Abstract

This study is aimed at studying the herb life forms of closely related narrowly localized endemic species of the genus Kudrjaschevia in Central Asia. A detailed description of life forms will make it possible to identify the morphological rearrangements of plants associated with the adaptation of species to certain ecological conditions. Our results will expand our understanding of the main directions in the evolution of morphs, which has practically not been studied in plants of the Central Asian flora. In the process of somatic evolution, individuals of this group have adapted to various specific habitats: rocks (K. nadinae, K. grubovii, and K. pojarkoviae), mountain screes (K. allotricha), and rocky outcrops of mountain slopes (K. korshinskyi). Using an architectural approach to describing plants, we show that various ecotopic and ecological–coenotic conditions do not affect the nature of the development of life forms of related taxa. Parallelism in the development of life forms in the studied species is manifested in the passage of the same phases of morphogenesis (primary shoot, main axis, and primary bush (clone)) and in the preservation of a monocentic biomorph. In the ontogeny in individuals of closely related species, a similar reiteration of axes is formed.

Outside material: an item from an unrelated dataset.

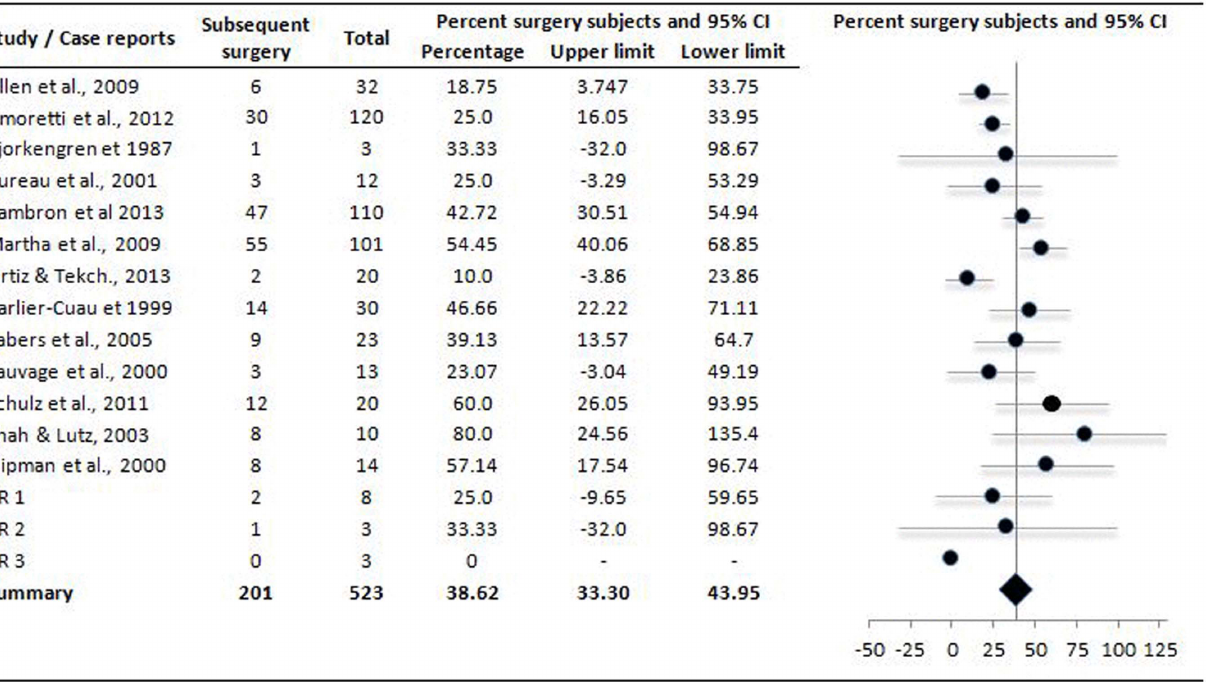
Figure 3. Forest plot showing effect sizes of satisfactory results of percutaneous treatments of the LFJCs after short- or long-term follow-up in individual studies (closed circles) and the overall effect size achieved in meta-analysis (diamond). CR 1 (follow-up 1 mo): Braza et al., 2005; Casselman et al., 1985; Chang, 2009; Foley, 2009; Imai et al., 1998; Kozar & Jeromal, 2014; Lutz and Shen, 2002; Rauchwerger et al., 2011/CR 2 (follow-up 6 month): Boissier et al., 2013; Hong et al., 1995; Shin et al., 2012/CR 3 (follow-up 1 year or more): Gishen et al., 2001; Lim et al., 2001; Lin et al., 2014; Melfi and Aprill, 2005.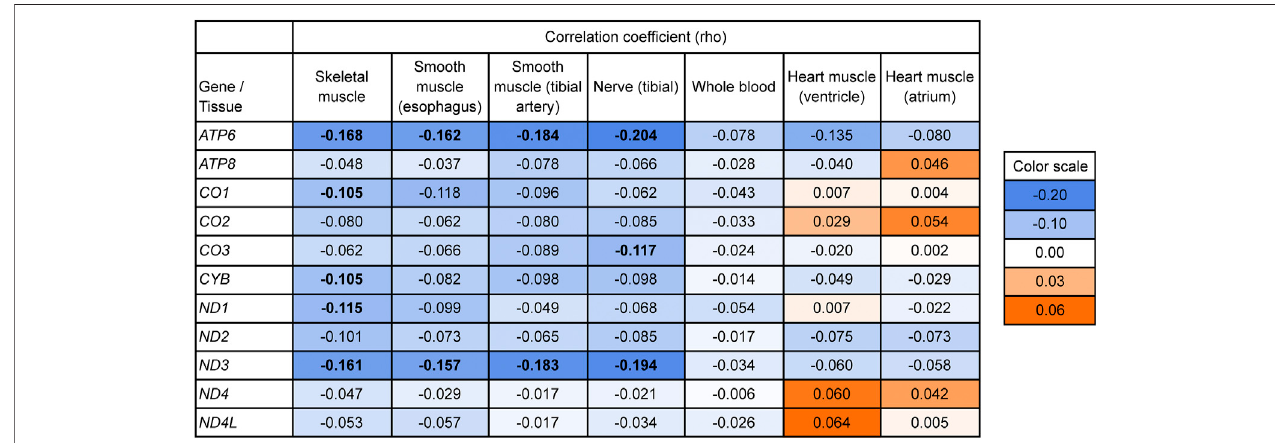
FIGURE 4 | Testing the relationship between mitonuclear DNA discordance and mtDNA gene expression (adjusted for age and ischemic time) using a one-sided Spearman ’ s rank-order correlation. Bold values indicate Bonferroni-corrected signi fi cant results ( p < 0.05). p -values are listed in Supplementary Table S3 . Values on the blue background indicate lower adjusted expression with higher mitonuclear DNA discordance, consistent with our hypothesis; values on the orange background indicate higher adjustedexpression withhigher mitonuclearDNA discordance.Thebackgroundisdarkerwithincreasing effect.Bonferronicorrection accountsfor multiple hypothesis testing across the 11 mtDNA protein-coding genes analyzed.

Each axis is characterized as annually dying branching/nonbranching with radial symmetry, having opposite phyllotaxis, the apical meristem of which is realized in inflorescence. The long-term basis of plants in all representatives of Kudrjaschevia is built as a result of the sympodial sequential articulation of the short basal parts of the axes (residues) according to the monochasial/dichasial types. Despite the difference in the aerial parts of the studied rock (K. nadinae, K. grubovii, and K. pojarkoviae) and mountain-slope species (K. allotricha and K. korshinskyi), the shoot formation and the common long-term basis of the individuals are the same. The diversity of the aerial parts of the axes reflects the adaptation of plants to specific ecological conditions, while maintaining a genetically fixed, general development program.